Hiroshima cobra do Japão manutenção de princípios antinucleares históricos
Declaração da assembleia local é resposta a fala de assessor do governo que defendeu posse de armas atômicas e a debates internos sobre revisão de política de segurança
A Assembleia da Prefeitura de Hiroshima emitiu uma declaração oficial pedindo ao governo japonês que mantenha a adesão aos princípios antinucleares e trabalhe por um mundo livre de armas atômicas. O movimento surge em meio a um delicado debate interno sobre a possível revisão dos três princípios que proíbem a posse, produção ou introdução de armas nucleares no país, enquanto o Partido Liberal Democrático, no poder, busca atualizar os documentos de segurança nacional.
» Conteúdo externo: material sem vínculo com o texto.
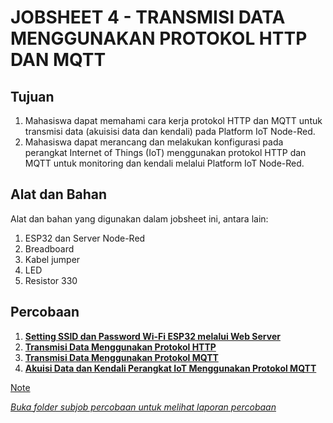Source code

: # JOBSHEET 4 - TRANSMISI DATA MENGGUNAKAN PROTOKOL HTTP DAN MQTT

## Tujuan

1. Mahasiswa dapat memahami cara kerja protokol HTTP dan MQTT untuk
   transmisi data (akuisisi data dan kendali) pada Platform IoT Node-Red.
2. Mahasiswa dapat merancang dan melakukan konfigurasi pada perangkat
   Internet of Things (IoT) menggunakan protokol HTTP dan MQTT untuk
   monitoring dan kendali melalui Platform IoT Node-Red.

## Alat dan Bahan

Alat dan bahan yang digunakan dalam jobsheet ini, antara lain:

1. ESP32 dan Server Node-Red
2. Breadboard
3. Kabel jumper
4. LED
5. Resistor 330

## Percobaan

1. <a href="Jobsheet 4/A. Setting SSID dan Password Wi-Fi ESP32 melalui Web Server">**Setting SSID dan Password Wi-Fi ESP32 melalui Web Server**
2. <a href="https://github.com/brianrahma/system-embedded/tree/master/jobsheet%204/B.%20Transmisi%20Data%20Menggunakan%20Protokol%20HTTP">**Transmisi Data Menggunakan Protokol HTTP**
3. <a href="https://github.com/brianrahma/system-embedded/tree/master/jobsheet%204/C.%20Transmisi%20Data%20Menggunakan%20Protokol%20MQTT">**Transmisi Data Menggunakan Protokol MQTT**
4. <a href="https://github.com/brianrahma/system-embedded/tree/master/jobsheet%204/D.%20Akuisi%20Data%20dan%20Kendali%20Perangkat%20IoT%20Menggunakan%20Protokol%20MQTT">**Akuisi Data dan Kendali Perangkat IoT Menggunakan Protokol MQTT**

> [!NOTE]  
> _Buka folder subjob percobaan untuk melihat laporan percobaan_
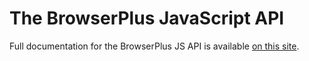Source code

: # The BrowserPlus JavaScript API

Full documentation for the BrowserPlus JS API is available [on this site](/docs/developer/web_dev/JavaScript_API_Overview.html).

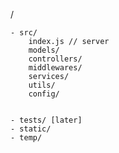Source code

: /

    - src/
        index.js // server
        models/
        controllers/
        middlewares/
        services/
        utils/
        config/


    - tests/ [later]   
    - static/
    - temp/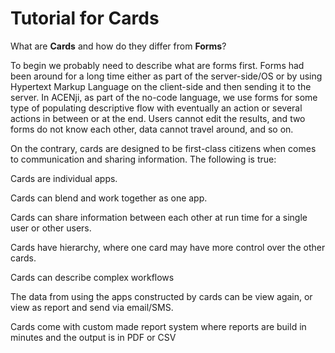 # Tutorial for Cards

What are **Cards** and how do they differ from **Forms**?

<p>To begin we probably need to describe what are forms first. Forms had been around for a long time either as part of the server-side/OS or by using Hypertext Markup Language on the client-side and then sending it to the server. In ACENji, as part of the no-code language, we use forms for some type of populating descriptive flow with eventually an action or several actions in between or at the end. Users cannot edit the results, and two forms do not know each other, data cannot travel around, and so on.</p>

<p> On the contrary, cards are designed to be first-class citizens when comes to communication and sharing information. The following is true:
</p>

<p>Cards are individual apps.</p>
<p>Cards can blend and work together as one app.</p>
<p>Cards can share information between each other at run time for a single user or other users.</p>
<p>Cards have hierarchy, where one card may have more control over the other cards.</p>
<p>Cards can describe complex workflows</p>
<p>The data from using the apps constructed by cards can be view again, or view as report and send via email/SMS.</p>
<p>Cards come with custom made report system where reports are build in minutes and the output is in PDF or CSV</p>










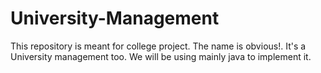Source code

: # University-Management
This repository is meant for college project. The name is obvious!. It's a University management too. We will be using mainly java to implement it.
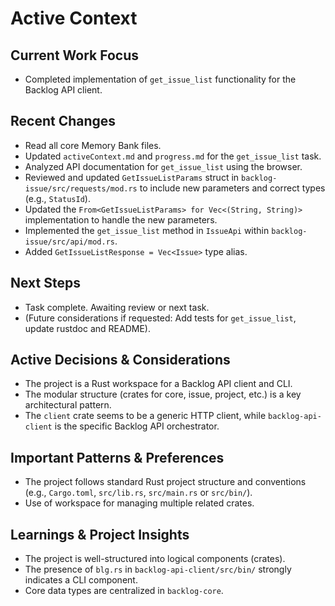# Active Context

## Current Work Focus
-   Completed implementation of `get_issue_list` functionality for the Backlog API client.

## Recent Changes
-   Read all core Memory Bank files.
-   Updated `activeContext.md` and `progress.md` for the `get_issue_list` task.
-   Analyzed API documentation for `get_issue_list` using the browser.
-   Reviewed and updated `GetIssueListParams` struct in `backlog-issue/src/requests/mod.rs` to include new parameters and correct types (e.g., `StatusId`).
-   Updated the `From<GetIssueListParams> for Vec<(String, String)>` implementation to handle the new parameters.
-   Implemented the `get_issue_list` method in `IssueApi` within `backlog-issue/src/api/mod.rs`.
-   Added `GetIssueListResponse = Vec<Issue>` type alias.

## Next Steps
-   Task complete. Awaiting review or next task.
-   (Future considerations if requested: Add tests for `get_issue_list`, update rustdoc and README).

## Active Decisions & Considerations
-   The project is a Rust workspace for a Backlog API client and CLI.
-   The modular structure (crates for core, issue, project, etc.) is a key architectural pattern.
-   The `client` crate seems to be a generic HTTP client, while `backlog-api-client` is the specific Backlog API orchestrator.

## Important Patterns & Preferences
-   The project follows standard Rust project structure and conventions (e.g., `Cargo.toml`, `src/lib.rs`, `src/main.rs` or `src/bin/`).
-   Use of workspace for managing multiple related crates.

## Learnings & Project Insights
-   The project is well-structured into logical components (crates).
-   The presence of `blg.rs` in `backlog-api-client/src/bin/` strongly indicates a CLI component.
-   Core data types are centralized in `backlog-core`.
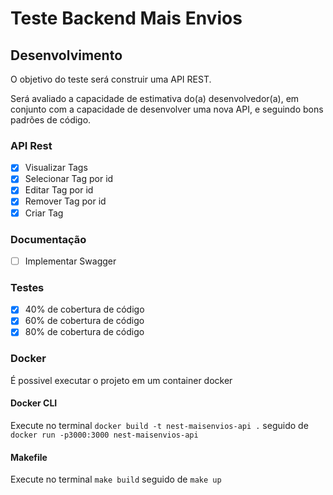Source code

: # Teste Backend Mais Envios

## Desenvolvimento

O objetivo do teste será construir uma API REST.

Será avaliado a capacidade de estimativa do(a) desenvolvedor(a), em conjunto com a capacidade de desenvolver uma nova API, e seguindo bons padrões de código.

### API Rest

- [x] Visualizar Tags
- [x] Selecionar Tag por id
- [x] Editar Tag por id
- [x] Remover Tag por id
- [x] Criar Tag

### Documentação

- [ ] Implementar Swagger

### Testes

- [x] 40% de cobertura de código
- [x] 60% de cobertura de código
- [x] 80% de cobertura de código

### Docker

É possivel executar o projeto em um container docker

#### Docker CLI

Execute no terminal `docker build -t nest-maisenvios-api .` seguido de `docker run -p3000:3000 nest-maisenvios-api`

#### Makefile

Execute no terminal `make build` seguido de `make up`
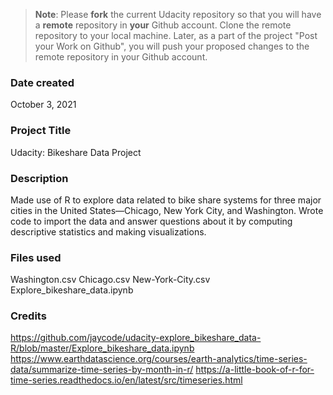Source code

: >**Note**: Please **fork** the current Udacity repository so that you will have a **remote** repository in **your** Github account. Clone the remote repository to your local machine. Later, as a part of the project "Post your Work on Github", you will push your proposed changes to the remote repository in your Github account.

### Date created
October 3, 2021

### Project Title
Udacity: Bikeshare Data Project

### Description
Made use of R to explore data related to bike share systems for three major cities in the United States—Chicago, New York City, and Washington. Wrote code to import the data and answer questions about it by computing descriptive statistics and making visualizations.

### Files used
Washington.csv
Chicago.csv
New-York-City.csv
Explore_bikeshare_data.ipynb

### Credits
https://github.com/jaycode/udacity-explore_bikeshare_data-R/blob/master/Explore_bikeshare_data.ipynb
https://www.earthdatascience.org/courses/earth-analytics/time-series-data/summarize-time-series-by-month-in-r/
https://a-little-book-of-r-for-time-series.readthedocs.io/en/latest/src/timeseries.html
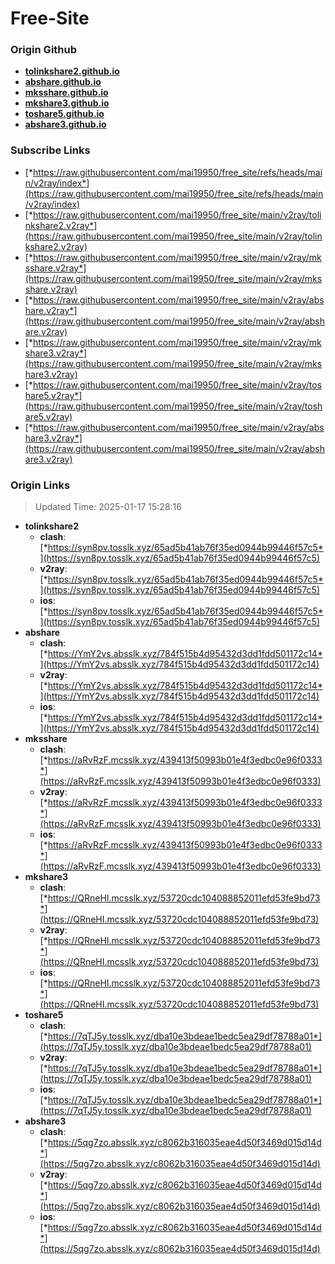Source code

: # Free-Site

### Origin Github

- [**tolinkshare2.github.io**](https://github.com/tolinkshare2/tolinkshare2.github.io)
- [**abshare.github.io**](https://github.com/abshare/abshare.github.io)
- [**mksshare.github.io**](https://github.com/mksshare/mksshare.github.io)
- [**mkshare3.github.io**](https://github.com/mkshare3/mkshare3.github.io)
- [**toshare5.github.io**](https://github.com/toshare5/toshare5.github.io)
- [**abshare3.github.io**](https://github.com/abshare3/abshare3.github.io)

### Subscribe Links

- [*https://raw.githubusercontent.com/mai19950/free_site/refs/heads/main/v2ray/index*](https://raw.githubusercontent.com/mai19950/free_site/refs/heads/main/v2ray/index)
- [*https://raw.githubusercontent.com/mai19950/free_site/main/v2ray/tolinkshare2.v2ray*](https://raw.githubusercontent.com/mai19950/free_site/main/v2ray/tolinkshare2.v2ray)
- [*https://raw.githubusercontent.com/mai19950/free_site/main/v2ray/mksshare.v2ray*](https://raw.githubusercontent.com/mai19950/free_site/main/v2ray/mksshare.v2ray)
- [*https://raw.githubusercontent.com/mai19950/free_site/main/v2ray/abshare.v2ray*](https://raw.githubusercontent.com/mai19950/free_site/main/v2ray/abshare.v2ray)
- [*https://raw.githubusercontent.com/mai19950/free_site/main/v2ray/mkshare3.v2ray*](https://raw.githubusercontent.com/mai19950/free_site/main/v2ray/mkshare3.v2ray)
- [*https://raw.githubusercontent.com/mai19950/free_site/main/v2ray/toshare5.v2ray*](https://raw.githubusercontent.com/mai19950/free_site/main/v2ray/toshare5.v2ray)
- [*https://raw.githubusercontent.com/mai19950/free_site/main/v2ray/abshare3.v2ray*](https://raw.githubusercontent.com/mai19950/free_site/main/v2ray/abshare3.v2ray)

### Origin Links

> Updated Time: 2025-01-17 15:28:16

- **tolinkshare2**
  - **clash**: [*https://syn8pv.tosslk.xyz/65ad5b41ab76f35ed0944b99446f57c5*](https://syn8pv.tosslk.xyz/65ad5b41ab76f35ed0944b99446f57c5)
  - **v2ray**: [*https://syn8pv.tosslk.xyz/65ad5b41ab76f35ed0944b99446f57c5*](https://syn8pv.tosslk.xyz/65ad5b41ab76f35ed0944b99446f57c5)
  - **ios**: [*https://syn8pv.tosslk.xyz/65ad5b41ab76f35ed0944b99446f57c5*](https://syn8pv.tosslk.xyz/65ad5b41ab76f35ed0944b99446f57c5)
- **abshare**
  - **clash**: [*https://YmY2vs.absslk.xyz/784f515b4d95432d3dd1fdd501172c14*](https://YmY2vs.absslk.xyz/784f515b4d95432d3dd1fdd501172c14)
  - **v2ray**: [*https://YmY2vs.absslk.xyz/784f515b4d95432d3dd1fdd501172c14*](https://YmY2vs.absslk.xyz/784f515b4d95432d3dd1fdd501172c14)
  - **ios**: [*https://YmY2vs.absslk.xyz/784f515b4d95432d3dd1fdd501172c14*](https://YmY2vs.absslk.xyz/784f515b4d95432d3dd1fdd501172c14)
- **mksshare**
  - **clash**: [*https://aRvRzF.mcsslk.xyz/439413f50993b01e4f3edbc0e96f0333*](https://aRvRzF.mcsslk.xyz/439413f50993b01e4f3edbc0e96f0333)
  - **v2ray**: [*https://aRvRzF.mcsslk.xyz/439413f50993b01e4f3edbc0e96f0333*](https://aRvRzF.mcsslk.xyz/439413f50993b01e4f3edbc0e96f0333)
  - **ios**: [*https://aRvRzF.mcsslk.xyz/439413f50993b01e4f3edbc0e96f0333*](https://aRvRzF.mcsslk.xyz/439413f50993b01e4f3edbc0e96f0333)
- **mkshare3**
  - **clash**: [*https://QRneHI.mcsslk.xyz/53720cdc104088852011efd53fe9bd73*](https://QRneHI.mcsslk.xyz/53720cdc104088852011efd53fe9bd73)
  - **v2ray**: [*https://QRneHI.mcsslk.xyz/53720cdc104088852011efd53fe9bd73*](https://QRneHI.mcsslk.xyz/53720cdc104088852011efd53fe9bd73)
  - **ios**: [*https://QRneHI.mcsslk.xyz/53720cdc104088852011efd53fe9bd73*](https://QRneHI.mcsslk.xyz/53720cdc104088852011efd53fe9bd73)
- **toshare5**
  - **clash**: [*https://7qTJ5y.tosslk.xyz/dba10e3bdeae1bedc5ea29df78788a01*](https://7qTJ5y.tosslk.xyz/dba10e3bdeae1bedc5ea29df78788a01)
  - **v2ray**: [*https://7qTJ5y.tosslk.xyz/dba10e3bdeae1bedc5ea29df78788a01*](https://7qTJ5y.tosslk.xyz/dba10e3bdeae1bedc5ea29df78788a01)
  - **ios**: [*https://7qTJ5y.tosslk.xyz/dba10e3bdeae1bedc5ea29df78788a01*](https://7qTJ5y.tosslk.xyz/dba10e3bdeae1bedc5ea29df78788a01)
- **abshare3**
  - **clash**: [*https://5qg7zo.absslk.xyz/c8062b316035eae4d50f3469d015d14d*](https://5qg7zo.absslk.xyz/c8062b316035eae4d50f3469d015d14d)
  - **v2ray**: [*https://5qg7zo.absslk.xyz/c8062b316035eae4d50f3469d015d14d*](https://5qg7zo.absslk.xyz/c8062b316035eae4d50f3469d015d14d)
  - **ios**: [*https://5qg7zo.absslk.xyz/c8062b316035eae4d50f3469d015d14d*](https://5qg7zo.absslk.xyz/c8062b316035eae4d50f3469d015d14d)
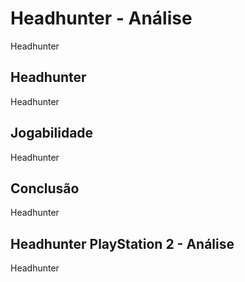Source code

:---
---

# Headhunter - Análise

Headhunter

## Headhunter

Headhunter

## Jogabilidade

Headhunter

## Conclusão

Headhunter

## Headhunter PlayStation 2 - Análise

Headhunter
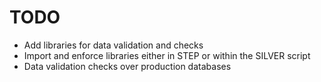 # TODO
- Add libraries for data validation and checks
- Import and enforce libraries either in STEP or within the SILVER script
- Data validation checks over production databases
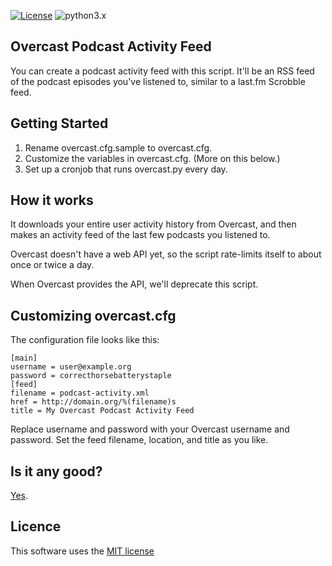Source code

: [![License](https://img.shields.io/badge/license-MIT_license-blue.svg)](https://raw.githubusercontent.com/dblume/md-reader/master/LICENSE.txt)
![python3.x](https://img.shields.io/badge/python-3.x-green.svg)

## Overcast Podcast Activity Feed

You can create a podcast activity feed with this script. It'll be an RSS feed
of the podcast episodes you've listened to, similar to a last.fm Scrobble feed.


## Getting Started

1. Rename overcast.cfg.sample to overcast.cfg.
2. Customize the variables in overcast.cfg. (More on this below.)
3. Set up a cronjob that runs overcast.py every day.

## How it works

It downloads your entire user activity history from Overcast, and then makes
an activity feed of the last few podcasts you listened to.

Overcast doesn't have a web API yet, so the script rate-limits itself to about
once or twice a day.

When Overcast provides the API, we'll deprecate this script.

## Customizing overcast.cfg

The configuration file looks like this:

    [main]
    username = user@example.org
    password = correcthorsebatterystaple
    [feed]
    filename = podcast-activity.xml
    href = http://domain.org/%(filename)s
    title = My Overcast Podcast Activity Feed

Replace username and password with your Overcast username and password. Set the
feed filename, location, and title as you like.

## Is it any good?

[Yes](https://news.ycombinator.com/item?id=3067434).

## Licence

This software uses the [MIT license](https://raw.githubusercontent.com/dblume/overcast-podcast-activity-feed/master/LICENSE.txt)
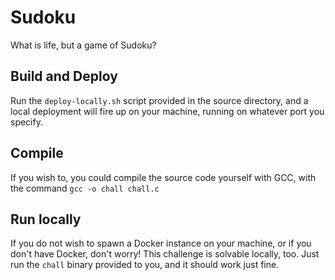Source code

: # Sudoku
What is life, but a game of Sudoku?

## Build and Deploy
Run the `deploy-locally.sh` script provided in the source directory, and a local deployment will fire up on your machine, running on whatever port you specify.

## Compile
If you wish to, you could compile the source code yourself with GCC, with the command `gcc -o chall chall.c`

## Run locally
If you do not wish to spawn a Docker instance on your machine, or if you don't have Docker, don't worry! This challenge is solvable locally, too. Just run the `chall` binary provided to you, and it should work just fine.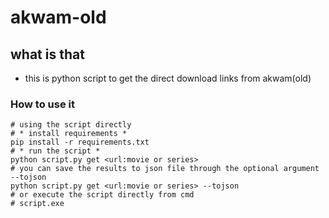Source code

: # akwam-old
## what is that
 - this is python script to get the direct download links from akwam(old)
### How to use it
    # using the script directly
    # * install requirements *
    pip install -r requirements.txt
    # * run the script *
    python script.py get <url:movie or series>
    # you can save the results to json file through the optional argument --tojson
    python script.py get <url:movie or series> --tojson
    # or execute the script directly from cmd
    # script.exe

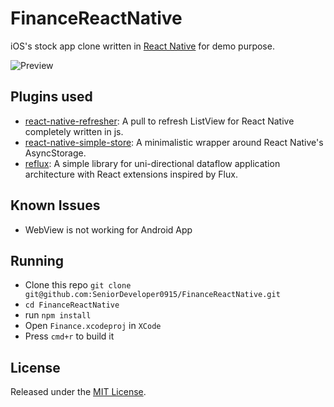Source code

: # FinanceReactNative

iOS's stock app clone written in [React Native](https://github.com/facebook/react-native) for demo purpose.

![Preview](https://raw.github.com/SeniorDeveloper0915/FinanceReactNative/master/preview.gif)

## Plugins used

* [react-native-refresher](https://github.com/syrusakbary/react-native-refresher): A pull to refresh ListView for React Native completely written in js.
* [react-native-simple-store](https://github.com/jasonmerino/react-native-simple-store): A minimalistic wrapper around React Native's AsyncStorage.
* [reflux](https://github.com/reflux/refluxjs): A simple library for uni-directional dataflow application architecture with React extensions inspired by Flux.

## Known Issues

* WebView is not working for Android App

## Running

* Clone this repo `git clone git@github.com:SeniorDeveloper0915/FinanceReactNative.git`
* `cd FinanceReactNative`
* run `npm install`
* Open `Finance.xcodeproj` in `XCode`
* Press `cmd+r` to build it

## License

Released under the [MIT License](http://opensource.org/licenses/MIT).
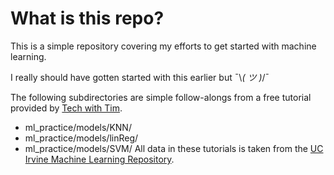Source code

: # What is this repo?

This is a simple repository covering my efforts to get started with machine learning.

I really should have gotten started with this earlier but ¯\\_( ツ )_/¯

The following subdirectories are simple follow-alongs from a free tutorial provided by 
[Tech with Tim](https://www.techwithtim.net/tutorials/machine-learning-python/introduction). 

- ml_practice/models/KNN/
- ml_practice/models/linReg/
- ml_practice/models/SVM/
All data in these tutorials is taken from the [UC Irvine Machine Learning Repository](https://archive.ics.uci.edu/).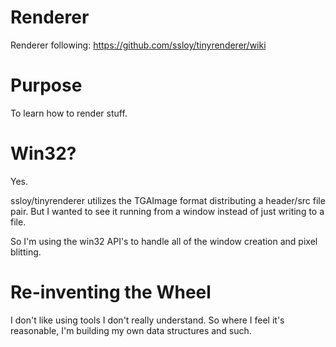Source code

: # Renderer

Renderer following: https://github.com/ssloy/tinyrenderer/wiki

# Purpose

To learn how to render stuff.

# Win32?

Yes.

ssloy/tinyrenderer utilizes the TGAImage format distributing a header/src file pair. But I wanted to see it running from a window instead of just writing to a file.

So I'm using the win32 API's to handle all of the window creation and pixel blitting.

# Re-inventing the Wheel

I don't like using tools I don't really understand. So where I feel it's reasonable, I'm building my own data structures and such.

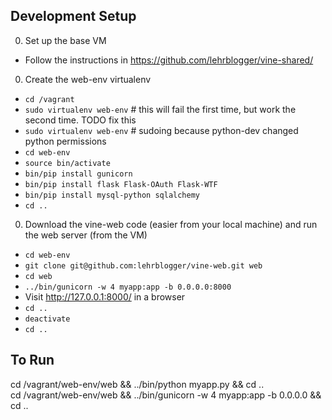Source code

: Development Setup
----------
0. Set up the base VM
  * Follow the instructions in https://github.com/lehrblogger/vine-shared/
0. Create the web-env virtualenv
  * `cd /vagrant`
  * `sudo virtualenv web-env`  # this will fail the first time, but work the second time. TODO fix this
  * `sudo virtualenv web-env`  # sudoing because python-dev changed python permissions
  * `cd web-env`
  * `source bin/activate`
  * `bin/pip install gunicorn`
  * `bin/pip install flask Flask-OAuth Flask-WTF`
  * `bin/pip install mysql-python sqlalchemy`
  * `cd ..`
0. Download the vine-web code (easier from your local machine) and run the web server (from the VM)
  * `cd web-env`
  * `git clone git@github.com:lehrblogger/vine-web.git web`
  * `cd web`
  * `../bin/gunicorn -w 4 myapp:app -b 0.0.0.0:8000`
  * Visit http://127.0.0.1:8000/ in a browser
  * `cd ..`
  * `deactivate`
  * `cd ..`

To Run
------
cd /vagrant/web-env/web && ../bin/python myapp.py && cd ..  
cd /vagrant/web-env/web && ../bin/gunicorn -w 4 myapp:app -b 0.0.0.0 && cd ..
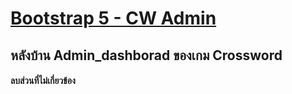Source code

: # [Bootstrap 5 - CW Admin](https://startbootstrap.com/theme/sb-admin-2/)

## หลังบ้าน Admin_dashborad ของเกม Crossword

#### ลบส่วนที่ไม่เกี่ยวข้อง


















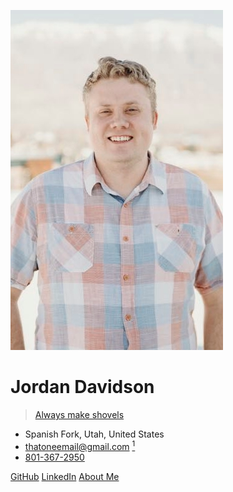 ![avatar](_media/avatar.jpg)

# Jordan Davidson

> [Always make shovels](/notes.md#)

- Spanish Fork, Utah, United States
- [thatoneemail@gmail.com](mailto:thatoneemail@gmail.com?body=Hey%2C%20I%20saw%20your%20resume%20online...)
  [<sup>1</sup>](/notes/my-email)
- [801-367-2950](sms:+18013672950)

[GitHub](https://github.com/from-nibly)
[LinkedIn](https://www.linkedin.com/in/jordandavidson3102/)
[About Me](/#about-me)
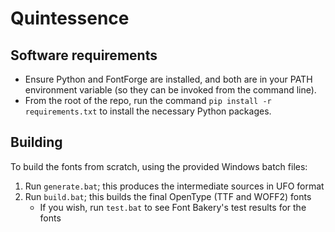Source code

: # Quintessence

## Software requirements

- Ensure Python and FontForge are installed, and both are in your PATH environment variable (so they can be invoked from the command line).
- From the root of the repo, run the command `pip install -r requirements.txt` to install the necessary Python packages.

## Building

To build the fonts from scratch, using the provided Windows batch files:

1. Run `generate.bat`; this produces the intermediate sources in UFO format
2. Run `build.bat`; this builds the final OpenType (TTF and WOFF2) fonts
   - If you wish, run `test.bat` to see Font Bakery's test results for the fonts
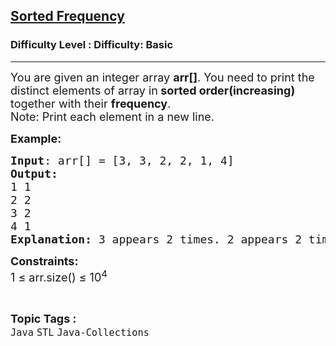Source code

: <h2><a href="https://www.geeksforgeeks.org/problems/sorted-frequency/1?page=4&difficulty=Basic&status=unsolved&sortBy=accuracy">Sorted Frequency</a></h2><h3>Difficulty Level : Difficulty: Basic</h3><hr><div class="problems_problem_content__Xm_eO"><p><span style="font-size: 18px;">You are given an integer array <strong>arr[]</strong>. You need to print the distinct elements of array in<strong> sorted order(increasing)</strong> together with their <strong>frequency</strong>.<br>Note: Print each element in a new line.</span></p>
<p><span style="font-size: 18px;"><strong>Example:</strong></span></p>
<pre><span style="font-size: 18px;"><strong>Input</strong>: arr[] = [3, 3, 2, 2, 1, 4]
<strong>Output:<br></strong>1 1<br>2 2<br>3 2<br>4 1</span>
<span style="font-size: 18px;"><strong>Explanation: </strong>3 appears 2 times. 2 appears 2 times. 1 appears 1 time, and </span><span style="font-size: 18px;">4 appears 1 time. So in sorted order we write elements and </span><span style="font-size: 18px;">their frequencies.</span></pre>
<p><span style="font-size: 18px;"><strong>Constraints:</strong></span><br><span style="font-size: 18px;">1 ≤ arr.size() ≤ 10<sup>4</sup></span></p></div><br><p><span style=font-size:18px><strong>Topic Tags : </strong><br><code>Java</code>&nbsp;<code>STL</code>&nbsp;<code>Java-Collections</code>&nbsp;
A declaração de Hiroshima citou preocupações locais sobre essas revisões e afirmou ser dever do Japão, como única nação que sofreu bombardeios atômicos, continuar lutando pela concretização de um mundo sem armas nucleares. O texto enfatizou que o desastre causado em Hiroshima e Nagasaki há 80 anos jamais deve se repetir. O chefe da assembleia, Takashi Nakamoto, foi enfático ao classificar uma eventual revisão dos princípios como “ultrajante” e declarar veemente oposição à medida.
A revolta na prefeitura foi amplificada por uma declaração recente de um funcionário do gabinete japonês, responsável por assessorar o governo em temas de segurança. O assessor afirmou publicamente que “o Japão deveria ter armas nucleares”, provocando forte repercussão política e indignação, especialmente entre sobreviventes das bombas atômicas.
Em comunicado separado, a Confederação das Organizações de Vítimas da Bomba Atômica da Prefeitura de Hiroshima classificou as declarações do oficial como “absolutamente indesculpáveis”. A entidade argumentou que tal posição contraria os três princípios antinucleares e nega o papel do Japão como ponte entre os Estados nucleares e não nucleares no âmbito do Tratado de Não Proliferação Nuclear, afirmando que a única forma de evitar o perigo das armas nucleares é abolindo-as.
O debate ocorre em um contexto de instabilidade no consenso nacional sobre o tema. O Japão mantém uma Constituição pacifista desde o fim da Segunda Guerra Mundial, mas sua dependência da dissuasão nuclear dos Estados Unidos para proteção é vista por críticos como uma contradição aos princípios antinucleares. A primeira-ministra Sanae Takaichi tem pressionado por uma mudança na política de defesa diante de um ambiente de segurança considerado cada vez mais rigoroso, o que pode incluir a revisão da noção de “não permitir a introdução” de armas nucleares.
Itsunori Onodera, chefe do conselho de pesquisa de segurança do Partido Liberal Democrático, defendeu publicamente que o Japão precisa debater o futuro de seus princípios não nucleares, acrescentando que a dependência do país em relação à proteção nuclear americana é uma das questões centrais a serem discutidas.